Early-onset Alzheimer disease pathology develops in almost 100% of individuals by 40 years of age.
General Principles and Growth Monitoring
Multidisciplinary approach focuses on early stimulation, surveillance for comorbid conditions, and maximizing functional independence.
Identify patients as having special healthcare needs and enter into a chronic condition management registry to ensure coordinated longitudinal care.
Conduct regular growth monitoring at every clinical visit using Down syndrome-specific growth charts.
Monitor infants for failure to thrive secondary to dysphagia, gastrointestinal malformations, and cardiac complications.
Monitor older children and adolescents for a high tendency to develop obesity.
System-Specific Surveillance Protocol
Organ System
Evaluation/Screening Modality
Recommended Frequency
Cardiac
Echocardiography
Newborn period or before 9 months of age.
Endocrine
TSH and T4
At birth, 6 months, 12 months, and annually thereafter.
Audiology/ENT
Audiologic evaluation
Every 6 months until 3-4 years of age, then annually.
Ophthalmology
Pediatric ophthalmologic evaluation
By 1 year of age, annually until age 5, biannually until age 13, and every 3 years thereafter.
Hematology
CBC and Hemoglobin
Neonatal CBC with differential; screen for leukemia twice in first year; annual hemoglobin.
Sleep/Pulmonary
Polysomnography
Baseline study for obstructive sleep apnea by 4 years of age or earlier if symptomatic.
Dental
Pediatric dental examination
Initial visit at 1 year of age, then at least every 6 months.
Neurodevelopmental and Behavioral Management
Commence early intervention services at 2 months of age and continue into school-aged years.
Utilize physiotherapy to improve core strength, manage generalized hypotonia, and facilitate adaptive motor planning.
Provide speech therapy to manage pharyngeal hypotonia, articulation difficulties, and delayed expressive language.
Integrate occupational therapy to address fine motor delays and promote independence in activities of daily living.
Conduct routine behavioral surveillance for Autism Spectrum Disorder and Attention-Deficit/Hyperactivity Disorder.
Monitor adolescents and adults for psychiatric comorbidities, particularly depression, anxiety, and early-onset Alzheimer disease.
Musculoskeletal and Cervical Spine Surveillance
Monitor for joint instability, pes planus, and scoliosis secondary to generalized ligamentous laxity.
Current evidence advises against routine radiographic screening for asymptomatic atlantoaxial instability.
Rely on targeted neurologic examination at every visit, assessing for radicular neck pain, new-onset spasticity, weakness, clumsiness, or sudden bowel/bladder regression.

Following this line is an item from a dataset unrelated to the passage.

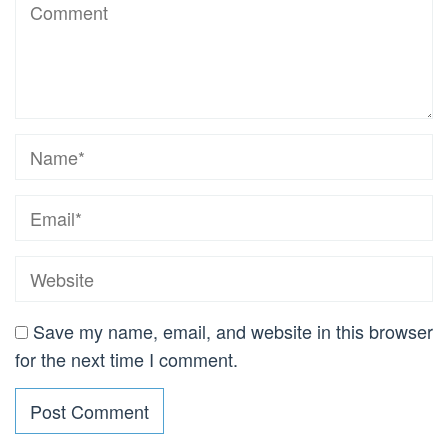
Save my name, email, and website in this browser
for the next time I comment.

Counsel parents to restrict high-risk activities that place excessive strain on the cervical spine.
Gastrointestinal and Immunologic Monitoring
Maintain a high index of suspicion for Celiac disease; test if the child exhibits chronic diarrhea, constipation, growth faltering, unexplained anemia, or behavioral changes.
Manage gastroesophageal reflux disease and chronic constipation proactively to prevent feeding refusal and respiratory complications.

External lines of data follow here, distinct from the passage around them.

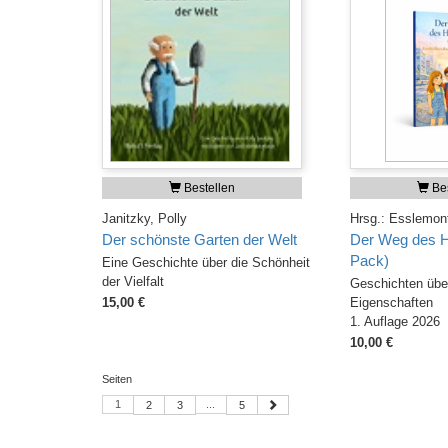
Bestellen
Bes
Janitzky, Polly
Hrsg.: Esslemont
Der schönste Garten der Welt
Der Weg des H
Pack)
Eine Geschichte über die Schönheit
der Vielfalt
Geschichten übe
15,00 €
Eigenschaften
1. Auflage 2026
10,00 €
Seiten
1
...
2
3
5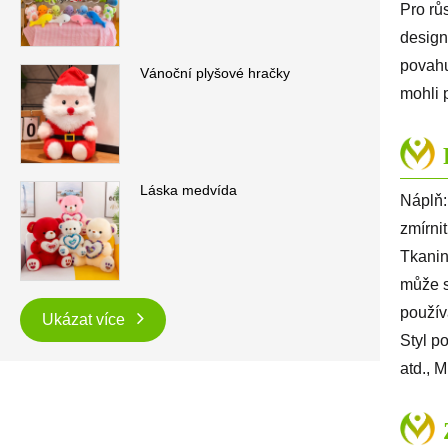
Pro rů
design
povahu
Vánoční plyšové hračky
mohli p
Láska medvída
Náplň:
zmírni
Tkanin
může s
použív
Ukázat více
Styl p
atd., M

Administer routine immunizations strictly according to schedule.
Consider additional preventative strategies for common respiratory pathogens due to subtle T-cell and B-cell lymphopenia and defects in neutrophil chemotaxis.
Transition to Adulthood
Initiate a formal transition plan during adolescence, focusing on vocational training, community integration, hygiene, and self-care independence.
Provide explicit sexuality and reproductive education, discussing appropriate relationships, birth control, and increased risk of sexual victimization.
Schedule annual follow-up with a clinical geneticist to monitor adherence to complex, evolving health guidelines.
Provide recurrence risk counseling for parents; mothers aged 35 years or younger with a child affected by free trisomy 21 carry a 1% risk of recurrence in subsequent pregnancies.